What to work on: Copy every entry below, exactly and in full.

(Collected data)
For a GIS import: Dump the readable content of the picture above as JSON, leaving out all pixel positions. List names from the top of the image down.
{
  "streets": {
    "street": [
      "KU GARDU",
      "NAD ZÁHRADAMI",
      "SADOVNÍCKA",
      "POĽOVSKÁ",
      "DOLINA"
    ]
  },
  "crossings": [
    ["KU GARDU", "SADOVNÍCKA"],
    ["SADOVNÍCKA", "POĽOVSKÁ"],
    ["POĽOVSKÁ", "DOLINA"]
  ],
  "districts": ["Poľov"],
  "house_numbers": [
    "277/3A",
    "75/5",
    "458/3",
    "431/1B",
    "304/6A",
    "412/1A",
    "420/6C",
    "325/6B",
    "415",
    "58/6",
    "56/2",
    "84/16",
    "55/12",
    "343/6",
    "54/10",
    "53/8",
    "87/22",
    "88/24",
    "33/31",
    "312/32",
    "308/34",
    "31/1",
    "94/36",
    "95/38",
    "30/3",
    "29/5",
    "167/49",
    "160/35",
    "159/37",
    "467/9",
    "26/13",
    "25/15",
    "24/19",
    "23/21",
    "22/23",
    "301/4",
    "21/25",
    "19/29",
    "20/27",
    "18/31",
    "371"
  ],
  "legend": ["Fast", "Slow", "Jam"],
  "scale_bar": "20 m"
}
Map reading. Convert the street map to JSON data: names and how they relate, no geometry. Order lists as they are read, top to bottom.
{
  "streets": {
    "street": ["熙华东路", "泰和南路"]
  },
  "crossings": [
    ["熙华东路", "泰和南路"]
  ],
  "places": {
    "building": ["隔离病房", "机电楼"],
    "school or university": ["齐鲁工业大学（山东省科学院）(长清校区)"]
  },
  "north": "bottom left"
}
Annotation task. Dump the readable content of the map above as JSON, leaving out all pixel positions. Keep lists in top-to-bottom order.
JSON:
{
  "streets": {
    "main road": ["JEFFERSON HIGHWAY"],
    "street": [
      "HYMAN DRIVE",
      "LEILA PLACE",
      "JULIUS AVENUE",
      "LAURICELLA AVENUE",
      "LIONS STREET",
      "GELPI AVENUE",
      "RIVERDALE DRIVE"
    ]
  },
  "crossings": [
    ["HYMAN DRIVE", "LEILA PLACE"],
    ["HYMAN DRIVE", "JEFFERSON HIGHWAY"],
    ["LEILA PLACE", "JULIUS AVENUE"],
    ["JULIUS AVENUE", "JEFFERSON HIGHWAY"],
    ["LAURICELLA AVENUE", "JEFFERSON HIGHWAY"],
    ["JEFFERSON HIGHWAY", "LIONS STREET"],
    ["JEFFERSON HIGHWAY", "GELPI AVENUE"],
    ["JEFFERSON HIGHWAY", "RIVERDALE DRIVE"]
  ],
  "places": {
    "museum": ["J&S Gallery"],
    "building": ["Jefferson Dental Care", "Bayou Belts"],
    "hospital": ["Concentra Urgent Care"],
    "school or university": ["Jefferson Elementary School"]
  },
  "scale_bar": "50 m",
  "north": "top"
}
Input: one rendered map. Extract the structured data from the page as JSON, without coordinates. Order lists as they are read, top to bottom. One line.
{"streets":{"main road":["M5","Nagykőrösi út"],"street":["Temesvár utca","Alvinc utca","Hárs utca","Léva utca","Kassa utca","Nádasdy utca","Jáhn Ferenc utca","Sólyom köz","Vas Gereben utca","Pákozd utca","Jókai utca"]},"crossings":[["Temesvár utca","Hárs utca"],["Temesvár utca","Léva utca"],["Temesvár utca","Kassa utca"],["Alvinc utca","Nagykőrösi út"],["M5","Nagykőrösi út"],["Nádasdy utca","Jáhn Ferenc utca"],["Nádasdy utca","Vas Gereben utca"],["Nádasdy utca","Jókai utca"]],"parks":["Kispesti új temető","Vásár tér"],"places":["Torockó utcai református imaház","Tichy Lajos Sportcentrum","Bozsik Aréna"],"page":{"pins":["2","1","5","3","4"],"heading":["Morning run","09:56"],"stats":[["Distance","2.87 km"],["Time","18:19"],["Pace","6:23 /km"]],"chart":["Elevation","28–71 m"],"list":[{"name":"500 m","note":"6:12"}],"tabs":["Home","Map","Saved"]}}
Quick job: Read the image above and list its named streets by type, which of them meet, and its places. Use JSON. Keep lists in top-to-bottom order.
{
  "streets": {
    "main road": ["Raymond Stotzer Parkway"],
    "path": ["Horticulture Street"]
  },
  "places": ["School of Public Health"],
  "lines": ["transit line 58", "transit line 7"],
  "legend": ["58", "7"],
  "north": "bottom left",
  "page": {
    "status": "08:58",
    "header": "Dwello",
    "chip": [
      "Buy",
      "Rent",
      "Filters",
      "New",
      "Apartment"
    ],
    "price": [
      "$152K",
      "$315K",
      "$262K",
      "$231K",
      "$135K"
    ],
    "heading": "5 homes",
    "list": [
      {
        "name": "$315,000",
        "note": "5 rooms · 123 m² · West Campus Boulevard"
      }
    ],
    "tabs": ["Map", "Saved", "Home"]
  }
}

Solution below:
For a GIS import: Dump the readable content of the picture above as JSON, leaving out all pixel positions. List names from the top of the image down.
{
  "streets": {
    "street": [
      "KU GARDU",
      "NAD ZÁHRADAMI",
      "SADOVNÍCKA",
      "POĽOVSKÁ",
      "DOLINA"
    ]
  },
  "crossings": [
    ["KU GARDU", "SADOVNÍCKA"],
    ["SADOVNÍCKA", "POĽOVSKÁ"],
    ["POĽOVSKÁ", "DOLINA"]
  ],
  "districts": ["Poľov"],
  "house_numbers": [
    "277/3A",
    "75/5",
    "458/3",
    "431/1B",
    "304/6A",
    "412/1A",
    "420/6C",
    "325/6B",
    "415",
    "58/6",
    "56/2",
    "84/16",
    "55/12",
    "343/6",
    "54/10",
    "53/8",
    "87/22",
    "88/24",
    "33/31",
    "312/32",
    "308/34",
    "31/1",
    "94/36",
    "95/38",
    "30/3",
    "29/5",
    "167/49",
    "160/35",
    "159/37",
    "467/9",
    "26/13",
    "25/15",
    "24/19",
    "23/21",
    "22/23",
    "301/4",
    "21/25",
    "19/29",
    "20/27",
    "18/31",
    "371"
  ],
  "legend": ["Fast", "Slow", "Jam"],
  "scale_bar": "20 m"
}
Map reading. Convert the street map to JSON data: names and how they relate, no geometry. Order lists as they are read, top to bottom.
{
  "streets": {
    "street": ["熙华东路", "泰和南路"]
  },
  "crossings": [
    ["熙华东路", "泰和南路"]
  ],
  "places": {
    "building": ["隔离病房", "机电楼"],
    "school or university": ["齐鲁工业大学（山东省科学院）(长清校区)"]
  },
  "north": "bottom left"
}
Annotation task. Dump the readable content of the map above as JSON, leaving out all pixel positions. Keep lists in top-to-bottom order.
JSON:
{
  "streets": {
    "main road": ["JEFFERSON HIGHWAY"],
    "street": [
      "HYMAN DRIVE",
      "LEILA PLACE",
      "JULIUS AVENUE",
      "LAURICELLA AVENUE",
      "LIONS STREET",
      "GELPI AVENUE",
      "RIVERDALE DRIVE"
    ]
  },
  "crossings": [
    ["HYMAN DRIVE", "LEILA PLACE"],
    ["HYMAN DRIVE", "JEFFERSON HIGHWAY"],
    ["LEILA PLACE", "JULIUS AVENUE"],
    ["JULIUS AVENUE", "JEFFERSON HIGHWAY"],
    ["LAURICELLA AVENUE", "JEFFERSON HIGHWAY"],
    ["JEFFERSON HIGHWAY", "LIONS STREET"],
    ["JEFFERSON HIGHWAY", "GELPI AVENUE"],
    ["JEFFERSON HIGHWAY", "RIVERDALE DRIVE"]
  ],
  "places": {
    "museum": ["J&S Gallery"],
    "building": ["Jefferson Dental Care", "Bayou Belts"],
    "hospital": ["Concentra Urgent Care"],
    "school or university": ["Jefferson Elementary School"]
  },
  "scale_bar": "50 m",
  "north": "top"
}
Input: one rendered map. Extract the structured data from the page as JSON, without coordinates. Order lists as they are read, top to bottom. One line.
{"streets":{"main road":["M5","Nagykőrösi út"],"street":["Temesvár utca","Alvinc utca","Hárs utca","Léva utca","Kassa utca","Nádasdy utca","Jáhn Ferenc utca","Sólyom köz","Vas Gereben utca","Pákozd utca","Jókai utca"]},"crossings":[["Temesvár utca","Hárs utca"],["Temesvár utca","Léva utca"],["Temesvár utca","Kassa utca"],["Alvinc utca","Nagykőrösi út"],["M5","Nagykőrösi út"],["Nádasdy utca","Jáhn Ferenc utca"],["Nádasdy utca","Vas Gereben utca"],["Nádasdy utca","Jókai utca"]],"parks":["Kispesti új temető","Vásár tér"],"places":["Torockó utcai református imaház","Tichy Lajos Sportcentrum","Bozsik Aréna"],"page":{"pins":["2","1","5","3","4"],"heading":["Morning run","09:56"],"stats":[["Distance","2.87 km"],["Time","18:19"],["Pace","6:23 /km"]],"chart":["Elevation","28–71 m"],"list":[{"name":"500 m","note":"6:12"}],"tabs":["Home","Map","Saved"]}}
Quick job: Read the image above and list its named streets by type, which of them meet, and its places. Use JSON. Keep lists in top-to-bottom order.
{
  "streets": {
    "main road": ["Raymond Stotzer Parkway"],
    "path": ["Horticulture Street"]
  },
  "places": ["School of Public Health"],
  "lines": ["transit line 58", "transit line 7"],
  "legend": ["58", "7"],
  "north": "bottom left",
  "page": {
    "status": "08:58",
    "header": "Dwello",
    "chip": [
      "Buy",
      "Rent",
      "Filters",
      "New",
      "Apartment"
    ],
    "price": [
      "$152K",
      "$315K",
      "$262K",
      "$231K",
      "$135K"
    ],
    "heading": "5 homes",
    "list": [
      {
        "name": "$315,000",
        "note": "5 rooms · 123 m² · West Campus Boulevard"
      }
    ],
    "tabs": ["Map", "Saved", "Home"]
  }
}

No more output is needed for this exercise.